2) Finding ELR Variable Score
The ELR score analysis begins by calculating the average score of each question in each variable. The average result of a variable score V1 reveals a value of 3.989 that is greater than the Aydin & Tasci 3.4 limit. This indicates that the average level of lecturers ’ skills in the operation of hardware (PC, Laptop, Tablet, Tab or Pad), asynchronous Applications (Mols or Google classroom) and synchronous (MS Teams, Zoom, Cisco Webex) are relatively high and stable. This is not surprising, because lecturers have a stable economic ability to have hardware as well as operate it. An explanation of the observed variables is in Table III and The ELR score calculation results are presented in Table IV.
To find the ELR variable score V2 (Perception of Benefit and quality assurance), data analysis is done to calculate the average score of 2 questions. The results showed a score of 3.016 which was relatively low at the Aydin and Tasci limits. The results illustrate that lecturers ’ perception of the benefits and quality assurance of online learning is still low. This is aligned with the results shown in the previous image visualization. But there is no evidence that online learning has no benefits and lower quality than conventional learning [11].
The next variable that is measured is the policy and ICT support for online learning (V3). Lecturers were asked to respond to policies and ICT support, whether they agreed or not. Surprisingly they mostly approve it with the value of ELR 4.504. Although there are still some disagreeing respondents, the score illustrates that these variables slightly support their readiness to implement IT for online learning. The score also shows that it is necessary to improve the understanding of lecturers through socialization about the policies and ICT support on online learning.
The last variable measured is a constraint (V4). The average result shows a value of 2.931 which is smaller than 3.4. This shows that the lecturers assumed that there were still significant obstacles in the application of online learning. Lecturers are very reasonable, considering that online learning involves students who have a variety of issues such as the availability of hardware, internet access, and also the skill level of technology operation.
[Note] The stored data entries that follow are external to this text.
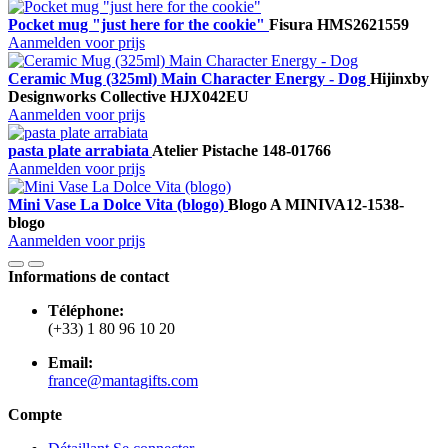
Pocket mug "just here for the cookie"
Fisura
HMS2621559
Aanmelden voor prijs
Ceramic Mug (325ml) Main Character Energy - Dog
Hijinx
by
Designworks Collective
HJX042EU
Aanmelden voor prijs
pasta plate arrabiata
Atelier Pistache
148-01766
Aanmelden voor prijs
Mini Vase La Dolce Vita (blogo)
Blogo A
MINIVA12-1538-
blogo
Aanmelden voor prijs
Informations de contact
Téléphone:
(+33) 1 80 96 10 20
Email:
france@mantagifts.com
Compte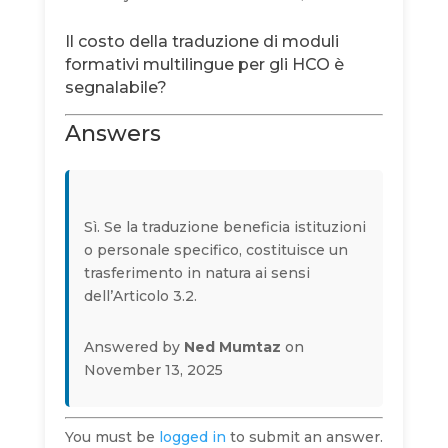
Il costo della traduzione di moduli
formativi multilingue per gli HCO è
segnalabile?
Answers
Sì. Se la traduzione beneficia istituzioni
o personale specifico, costituisce un
trasferimento in natura ai sensi
dell’Articolo 3.2.
Answered by
Ned Mumtaz
on
November 13, 2025
You must be
logged in
to submit an answer.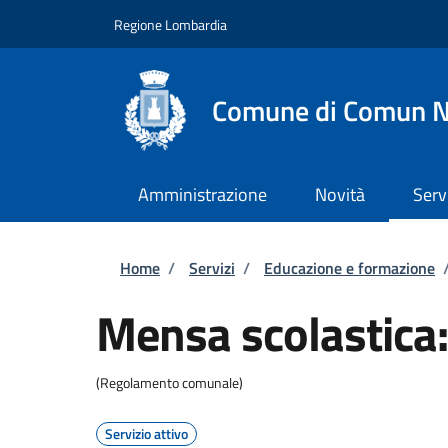
Salta al contenuto principale
Skip to footer content
Regione Lombardia
Comune di Comun 
Amministrazione
Novità
Serv
Briciole di pane
Home
/
Servizi
/
Educazione e formazione
Mensa scolastica: 
(Regolamento comunale)
Servizio attivo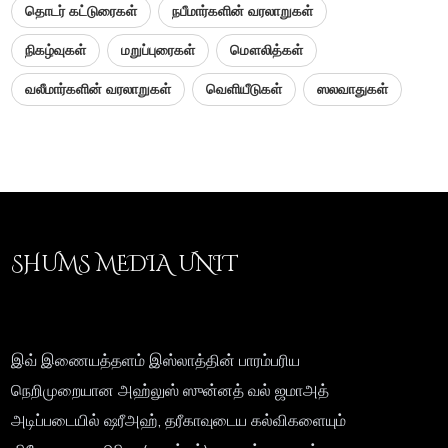
தொடர் கட்டுரைகள்
நபீமார்களின் வரலாறுகள்
நிகழ்வுகள்
மறுப்புரைகள்
மௌலித்கள்
வலீமார்களின் வரலாறுகள்
வெளியீடுகள்
ஸலவாதுகள்
SHUMS MEDIA UNIT
இவ் இணையத்தளம் இஸ்லாத்தின் பாரம்பரிய
நெறிமுறையான அஹ்லுஸ் ஸுன்னத் வல் ஜமாஅத்
அடிப்படையில் ஷரீஅஹ், தரீகாவுடைய கல்விகளையும்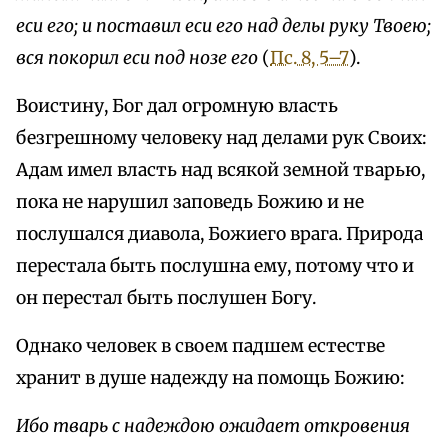
еси его; и поставил еси его над делы руку Твоею;
вся покорил еси под нозе его
(
Пс. 8, 5–7
).
Воистину, Бог дал огромную власть
безгрешному человеку над делами рук Своих:
Адам имел власть над всякой земной тварью,
пока не нарушил заповедь Божию и не
послушался диавола, Божиего врага. Природа
перестала быть послушна ему, потому что и
он перестал быть послушен Богу.
Однако человек в своем падшем естестве
хранит в душе надежду на помощь Божию:
Ибо тварь с надеждою ожидает откровения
The overall measurement of the ELR score provides an average value of 3.610 that indicates that the respondents were sufficiently ready for online learning execution. Although the value is greater than 3.4, Aydin & Tasci model hinted to do some treatment. It aims to increase their readiness value especially on low-rated factors such as improved perception and improved skills on technology.
Conclusions
Based on 2 analysis tools i.e. visualization analysis and measurement of ELR with model Aydin & TASCI Score, research concluded that the factors that determine the level of readiness of the lecturer on online learning include technological skills, perception, policies and ICT support and constraints that will be encountered when implementing online teaching. Factors that are still low such as understanding and skill can be improved with socialization and training activities.
ACKNOWLEDGMENT
Thanks and appreciation were given to the Institute of Education Development and Quality Assurance of Mulawarman University that allows this research to be implemented.